Previous studies have consistently reported hypoperfusion, hypometabolism, and atrophy of the orbitofrontal cortex in AD patients with apathy.7 The orbitofrontal cortex is a part of the prefrontal-striatal network. It evaluates action and reward by integrating sensory, affective, and motivational information.17 Specifically, this area recognizes salient stimuli and modulates responses to these stimuli based on one's motivation. Dysfunction of the orbitofrontal cortex may lead to impairment of decision-making and response inhibition that are characteristics of apathy.7

In this study, AD patients with apathy were found to have lower rCBF in the putamen, nucleus accumbens, and thalamus than those without apathy, similar to results of previous studies showing hypoperfusion of the basal ganglia18 and hypometabolism of the thalamus19 in apathetic AD patients. Other studies have suggested that gray matter volume losses in the putamen and nucleus accumbens are correlated with apathy in patients with AD20 and Parkinson's disease (PD),21 respectively. The prefrontal-striatal network is organized as feed-forward loop from the prefrontal cortex to the striatum which in turn projects to the thalamus and backs to the prefrontal region. This network is important for goal-directed behavior and executive function. Damage to this circuit may lead to apathy through cognitive, emotional, and motivational impairments.22 For instance, striatal dopamine transporter levels are negatively associated with apathy in patients with AD or dementia with Lewy body.23 The commonest behavioral symptom in patients with basal ganglia lesions is also apathy.24 Furthermore, dysfunction of the prefrontal-striatal network has been implicated in apathy among patients with other neuropsychiatric disorders including frontotemporal dementia, schizophrenia, and mood disorders.25

Associations between the insula and apathy have been reported in previous studies on various neurodegenerative disorders. Apathy is related to atrophy of the insula in AD and progressive supranuclear palsy26 as well as PD.27 Patients with PD also show apathy-related hypometabolism in the insula.28 In healthy volunteers, insula activation during volitional behavior tasks has been observed.29 The insula is closely involved not only in high-level cognitive control, attentional processes, and regulation of emotion and behavior, but also in metacognitive process of self-awareness by integrating external sensory stimuli with internal states.30 Although the exact role of the insula in apathetic patients remains unclear, dysfunction of the insula may lead to impaired insight and self-awareness which in turn may result in apathy.31

Potential limitations of this study are as follows. First, the cross-sectional design of the present study does not permit causal inferences. Further longitudinal studies are warranted to disentangle pre-existing vulnerabilities and acquired deficits. Second, the definition of apathy depends on specific assessment tools used. Thus, generalization across other evaluation methods could be important. Third, psychotropic medication was not considered in this study. It might influence the results.

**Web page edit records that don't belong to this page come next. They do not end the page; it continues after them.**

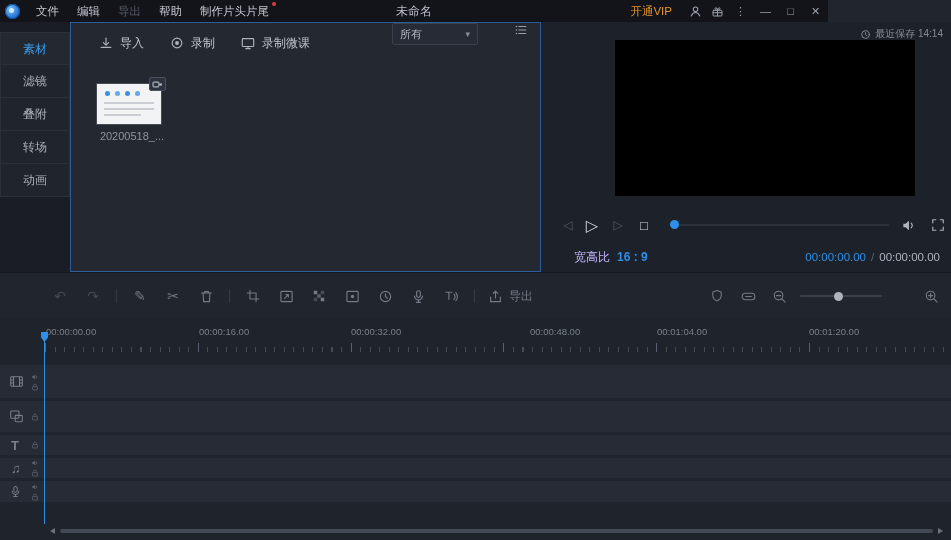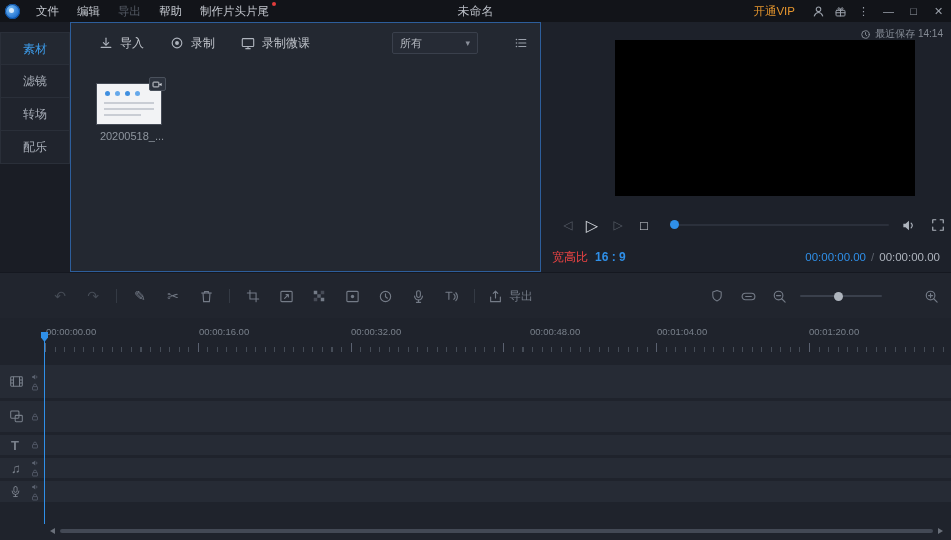--- a/index.html
+++ b/index.html
@@ -1,42 +1,42 @@
 <!DOCTYPE html>
 <html><head>
 <meta charset="utf-8">
 <style>
   *{margin:0;padding:0;box-sizing:border-box;font-family:"Liberation Sans","DejaVu Sans",sans-serif;}
   html,body{background:#0d0f14;}
   #app{position:relative;width:951px;height:540px;background:#21252e;overflow:hidden;color:#c6cad2;font-size:12px;-webkit-user-select:none;user-select:none;}
   svg{display:block;}
 
   
-  .topbar{position:absolute;left:0;top:0;width:951px;height:22px;background:#121419;display:flex;align-items:center;z-index:5;}
+  .topbar{position:absolute;left:0;top:0;width:828px;height:22px;background:#121419;display:flex;align-items:center;z-index:5;}
   .logo{width:15px;height:15px;border-radius:50%;margin:0 7px 0 5px;background:radial-gradient(circle at 35% 32%,#7cc0f7,#1d6fd0 70%);box-shadow:inset 0 0 0 1px #0d4f9e;position:relative;flex:0 0 auto;}
   .logo::after{content:"";position:absolute;left:4px;top:4px;width:5px;height:5px;border-radius:50%;background:#eaf4ff;opacity:.85;}
   .menus{display:flex;align-items:center;}
   .menu-item{padding:0 9px;font-size:11.5px;color:#c2c6cd;line-height:22px;position:relative;cursor:default;white-space:nowrap;}
   .menu-item.disabled{color:#565c66;}
   .menu-badge{position:absolute;top:2px;right:2px;width:4px;height:4px;border-radius:50%;background:#e23c3c;}
   .tb-title{position:absolute;left:0;right:0;top:0;text-align:center;font-size:12px;color:#b9bdc5;line-height:22px;pointer-events:none;}
   .tb-right{margin-left:auto;display:flex;align-items:center;z-index:2;}
   .vip{color:#e6962e;font-size:11.5px;margin-right:12px;cursor:pointer;}
   .tb-icon{width:22px;height:22px;display:flex;align-items:center;justify-content:center;color:#9ba1ab;cursor:pointer;}
   .win-btn{width:25px;height:22px;text-align:center;line-height:22px;color:#9ba1ab;font-size:11px;cursor:pointer;}
 
   
   .sidebar{position:absolute;left:0;top:22px;width:70px;height:250px;background:#1a1d25;}
   .side-item{width:70px;height:33px;line-height:32px;text-align:center;font-size:12px;color:#a8aeb8;border:1px solid #2a2f39;border-top:none;background:#20242d;cursor:pointer;}
   .side-item.first{border-top:1px solid #2a2f39;margin-top:10px;}
   .side-item.active{color:#3d9be8;background:#232831;}
 
   
   .media-panel{position:absolute;left:70px;top:22px;width:471px;height:250px;background:#232831;border:1px solid #2d5e9b;}
-  .media-toolbar{height:40px;display:flex;align-items:center;padding:0 12px 0 28px;gap:26px;color:#c2c6cd;}
+  .media-toolbar{height:40px;display:flex;padding:0 12px 0 28px;gap:26px;color:#c2c6cd;}
   .mt-btn{display:flex;align-items:center;gap:7px;font-size:12px;cursor:pointer;white-space:nowrap;}
   .mt-btn svg{color:#aeb4bd;}
   .filter-dd{margin-left:auto;width:86px;height:22px;border:1px solid #3a404c;background:#262b35;display:flex;align-items:center;padding:0 7px;font-size:11px;color:#b6bac2;border-radius:2px;cursor:pointer;}
   .filter-dd .chev{margin-left:auto;font-size:9px;color:#8a909a;}
   .listview-btn{margin-left:10px;color:#9aa0aa;cursor:pointer;}
   .media-item{position:absolute;left:25px;top:60px;width:72px;text-align:center;cursor:pointer;}
   .thumb{position:relative;width:66px;height:42px;background:#f2f3f5;border:1px solid #454b56;}
   .t-dot{position:absolute;width:5px;height:5px;border-radius:50%;background:#3f8fe0;top:7px;}
   .t-dot.d1{left:8px;}.t-dot.d2{left:18px;background:#65a8ea;}.t-dot.d3{left:28px;}.t-dot.d4{left:38px;background:#65a8ea;}
   .t-line{position:absolute;left:7px;right:7px;height:2px;background:#c9cdd4;}
@@ -52,21 +52,21 @@
   .pv-btn{position:absolute;top:0;width:22px;height:26px;display:flex;align-items:center;justify-content:center;cursor:pointer;}
   .pv-prev{left:16px;color:#565c66;font-size:12px;}
   .pv-play{left:40px;color:#d3d7dd;font-size:16px;}
   .pv-next{left:66px;color:#565c66;font-size:12px;}
   .pv-stop{left:92px;color:#d3d7dd;font-size:13px;}
   .pv-slider{position:absolute;left:130px;right:62px;top:12px;height:2px;background:#2b303b;border-radius:1px;cursor:pointer;}
   .pv-handle{position:absolute;left:-1px;top:-4px;width:9px;height:9px;border-radius:50%;background:#2f8fe8;cursor:pointer;}
   .pv-volume{left:356px;color:#aeb4bd;}
   .pv-full{left:386px;color:#aeb4bd;}
   .pv-info{position:absolute;left:0;right:0;bottom:0;height:30px;display:flex;align-items:center;padding:0 11px;font-size:12px;}
-  .aspect-label{color:#ef4444;}
+  .aspect-label{color:#c4b5fd;margin-left:22px;}
   .aspect-value{color:#2f8fe8;margin-left:7px;font-weight:bold;}
   .pv-times{margin-left:auto;display:flex;align-items:center;gap:5px;font-size:11.5px;}
   .time-cur{color:#2f8fe8;}
   .time-sep{color:#5d636d;}
   .time-total{color:#aeb4bd;}
 
   
   .edit-toolbar{position:absolute;left:0;top:272px;width:951px;height:46px;background:#21252e;border-top:1px solid #151820;}
   .et-left{position:absolute;left:50px;top:13px;display:flex;align-items:center;gap:13px;}
   .et-icon{width:20px;height:20px;display:flex;align-items:center;justify-content:center;color:#747b87;font-size:14px;cursor:pointer;}
@@ -140,22 +140,23 @@
       <span class="win-btn">⋮</span>
       <span class="win-btn">—</span>
       <span class="win-btn">□</span>
       <span class="win-btn">✕</span>
     </div>
   </header>
 
   <aside class="sidebar">
     <div class="side-item first active">素材</div>
     <div class="side-item">滤镜</div>
+    <div class="side-item">叠附</div>
     <div class="side-item">转场</div>
-    <div class="side-item">配乐</div>
+    <div class="side-item">动画</div>
   </aside>
 
   <section class="media-panel">
     <div class="media-toolbar">
       <span class="mt-btn">
         <svg width="14" height="14" viewBox="0 0 16 16" fill="none" stroke="currentColor" stroke-width="1.3" stroke-linecap="round" stroke-linejoin="round">
             <path d="M8 2.5v7.5"></path>
             <path d="M5 7.5l3 3 3-3"></path>
             <path d="M2.5 13h11"></path>
           </svg>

In conclusion, the results of this study demonstrated that hypoperfusion in the prefrontal, striatal, and insular areas was associated with apathy in AD patients, controlling for demographic characteristics, cognitive performance, and other neuropsychiatric symptoms. The findings of this study suggest that dysfunction in these regions may be underlying neural correlates of apathy in AD patients.